Northern Elders Forum and Coalition of the Northern Groups recall all herdsmen from southern Nigeria

NIGERIA'S Northern Elders Forum (Nef) and the Coalition of the Northern Groups (CNGs) have asked Fulani herdsmen to leave the southern part of the country in response to the rejection of plans to implement the controversial Ruga cattle colony programme.

 

Over the last few weeks, the political temperature has risen in Nigeria after the government came out with the ill-thought out Ruga policy that would involve states handing their land over to Fulani cattle herdsmen to rear their livestock. Apart from the fact that to work, the policy would require the abrogation of the Land Use Act with vests land ownership with state governors, Ruga is also seen as a security threat.

 

Of late, Fulani cattle herdsmen have been guilty of murderous attacks on farming villages across Nigeria, carrying out violent assaults on farming communities that protest damage to their crops by livestock. As a result of the security threat these herdsmen pose, many states have vehemently said they would not make land available for Ruga settlements.

 

In response to the rejection of the Ruga policy, Nerf and CNG have suggested that the herdsmen should return to northern Nigeria where their safety and that of their property can be guaranteed. They added that they were worried about the fact that some southern leaders had openly threatened war against the Fulani herdsmen.

 

After a meeting in Abuja yesterday between the two groups, Professor Ango Abdullahi,  the Nef chairman, said the call on the herdsmen to rerun to northern Nigeria was borne out of the alleged realisation that their lives had a been put at risk by the recent actions and utterances of southern governors. He said he backed the call by the CNG for them to leave southern Nigeria immediately.

 

Professor Abdullahi added:  “We are worried about their well-being.

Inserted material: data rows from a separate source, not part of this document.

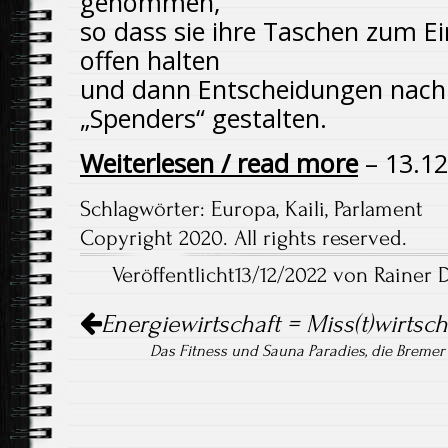
genommen,
so dass sie ihre Taschen zum E
offen halten
und dann Entscheidungen nac
„Spenders“ gestalten.
Weiterlesen / read more
– 13.12
Schlagwörter:
Europa
,
Kaili
,
Parlament
Copyright 2020. All rights reserved.
Veröffentlicht13/12/2022 von Rainer 
Artikel-
Energiewirtschaft = Miss(t)wirtsch
Navigation
Das Fitness und Sauna Paradies, die Bremer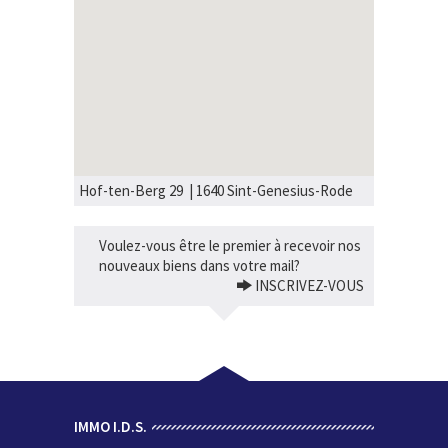
Hof-ten-Berg 29 | 1640 Sint-Genesius-Rode
Voulez-vous être le premier à recevoir nos
nouveaux biens dans votre mail?
INSCRIVEZ-VOUS
IMMO I.D.S.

If it is true that their safety can no longer be guaranteed, we would rather have them back in areas where their safety is guaranteed.

 

“The bottom line is that their safety is far more important than their stay there. This is a country we all wish to keep together but not at the expense of other sections.”

 

He also called for the establishment of a judicial enquiry that would be saddled with the responsibility of determining the quantum of loss of properties by herdsmen and farmers. This, Professor Abdullahi said, should be done with a view to paying compensation due to each of the warring parties.

 

CNG spokesperson, Abdulaziz Sulaiman, alleged that the southern governors had on July 9, , jointly agreed to stop the movement of herders and cattle in the south. He also said the governors even arrogated to themselves powers to decide which category of herdsmen could be allowed to live in the south.

 

Mr Sulaiman also regretted that herdsmen were being blamed for the killing of Mrs Funke Olakunri, the daughter of the Afenifere leader, Chief Reuben Fasoranti. He said this was wrong as the culprits had yet to be identified.

 

“Throwing caution to the winds, Gani Adams, Fani-Kayode, Yinka Odumakin and a host of other southern regionalists shamelessly insisted on changing the narratives around the killing of the Fasoranti lady. In the process, they threatened all forms of violations and breaches against northerners including the threat of an all-out war.

 

“With all these statements and steps taken by the southern governors and opinion leaders, we are worried that none of the northern governors or federal official has deemed it apt to caution them. The failure or neglect of the police to trace a connection between the Fasoranti daughter’s murder and the seeming pre-arranged conduct of Fani-Kayode, Odumakin and Adams by their haste to shift the blame in order to render the Fulani object of attack is certainly suspicious.

 

“We are also concerned about the sincerity of the federal government in implementing the National Livestock Transformation Plan (NLTP) going by the manner previous efforts at executing developmental projects like the Mambila hydro-electric power project and several initiatives on the herdsmen dilemma were invariably stalled. We are equally worried that the NLTP is vested in the office of the vice-president that is believed to have frustrated previous projects meant for the north.

 

“We find it difficult to trust the commitments of this government ,which has for the past four years, failed to execute any positive initiative towards resolving the herders’ problems nor shown any encouraging concern for the dilemma of the Fulani who have been attacked in various states. Based on the above observations sir, and the fact that the instigation of hatred against the Fulani persists, we feel obliged to advise the leadership of the Northern Elders Forum to consider calling on the Fulani to forgo their right to live and flourish anywhere in the south and relocate to their various states in the north to ensure their safety,” Mr Sulaiman added.

 

However, Baba Usman,  the general secretary of the Miyetti Allah Cattle Breeders Association of Nigeria (Macban) said:  “I am not aware of this development. I didn’t know anything about it and am just hearing it from you now, so, I have no comment on it."